# What the task requires
In the limitations and future work excerpt below, rewrite the part that begins with the words "3. Remaining Gap" and ends with "of decomposition levels.", changing "hard-coded" to "fixed".

Limitations & Future Work

  1. Validation Only on ImageNet: The absence of experiments on text-to-image (e.g., T2I) or larger-scale datasets leaves the practical applicability to be further confirmed.
  2. Limited Comparison with Distillation Methods: Distillation methods such as DMD and DMD2 offer more aggressive compression for few-step generation; the paper does not provide a thorough comparison.
  3. Remaining Gap in One-Step FID: Compared to GANs (StyleGAN-XL 2.30), iSM's one-step FID of 5.27 still shows a notable gap, and the ceiling of the SM framework in extreme one-step scenarios remains to be explored.
  4. Upper Bound of sOT \(K\): The paper stops at \(K=32\); whether larger \(K\) would yield continued gains is unknown, and increasing \(K\) introduces greater inter-batch latency.
  5. Generality of Wavelet Loss: The multi-level DWT loss is hard-coded for a \(32 \times 32\) latent space; different latent resolutions require re-adjusting the number of decomposition levels.
Dimension SM (Original) IMM iSM (Ours)
Variable Steps ✅ Single network, multi-step ✅ Single network, multi-step ✅ Single network, multi-step
CFG Flexibility ❌ Fixed at training Partial ✅ Adjustable at inference
1-Step FID 10.60 7.77 5.27
4-Step FID 7.80 2.51 2.05
Frequency Awareness ✅ Wavelet Loss
OT Matching ✅ Scaling OT
EMA Strategy Single EMA Single EMA Twin EMA

Insights and Connections: 1. Intrinsic Guidance is Transferable: Conditioning on CFG strength as a network input can be directly transferred to other generative models requiring CFG (e.g., consistency models, Flow Matching) and serves as a general performance improvement technique. 2. Lessons from Wavelet-Domain Loss: Performing frequency decomposition in latent space rather than pixel space is efficient and effective, and warrants exploration in other latent-space diffusion models. 3. Twin EMA Concept: The design of using distinct EMA parameters for training and inference is concise and effective, and may be applicable to other self-consistency or self-distillation frameworks. 4. Cross-Batch Pooling in sOT: Achieving large-scale OT at minimal cost can serve as a general training enhancement for Flow Matching. 5. Complementarity with VeCoR: VeCoR improves FM via contrastive regularization of velocity fields, while iSM improves SM through training strategies — the two are orthogonal, and SM + VeCoR + iSM may be a combination worth exploring.

Rating

  • Novelty: ⭐⭐⭐⭐ (The theoretical analysis of compounding guidance and the Twin EMA design are novel, though individual components are not entirely new in isolation)
  • Experimental Thoroughness: ⭐⭐⭐⭐ (Comprehensive ablations and diverse metrics, but lacks T2I and larger-scale validation)
  • Writing Quality: ⭐⭐⭐⭐⭐ (Clear problem-solution structure, high-quality figures, and rigorous mathematical derivations)
  • Value: ⭐⭐⭐⭐ (Systematically improves the competitiveness of SM and provides a practical guide for variable-step generation paradigms)

# Data shown
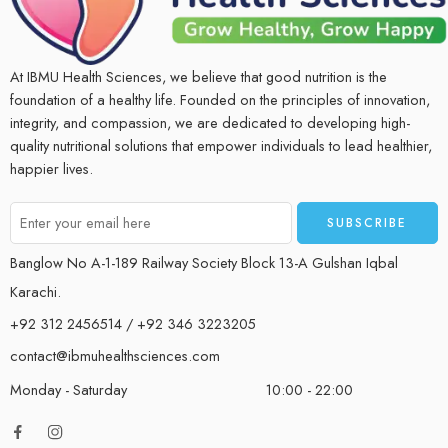
At IBMU Health Sciences, we believe that good nutrition is the
foundation of a healthy life. Founded on the principles of innovation,
integrity, and compassion, we are dedicated to developing high-
quality nutritional solutions that empower individuals to lead healthier,
happier lives.
Banglow No A-1-189 Railway Society Block 13-A Gulshan Iqbal
Karachi.
+92 312 2456514 / +92 346 3223205
contact@ibmuhealthsciences.com
Monday - Saturday
10:00 - 22:00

# Final answer
3. Remaining Gap in One-Step FID: Compared to GANs (StyleGAN-XL 2.30), iSM's one-step FID of 5.27 still shows a notable gap, and the ceiling of the SM framework in extreme one-step scenarios remains to be explored.
  4. Upper Bound of sOT \(K\): The paper stops at \(K=32\); whether larger \(K\) would yield continued gains is unknown, and increasing \(K\) introduces greater inter-batch latency.
  5. Generality of Wavelet Loss: The multi-level DWT loss is fixed for a \(32 \times 32\) latent space; different latent resolutions require re-adjusting the number of decomposition levels.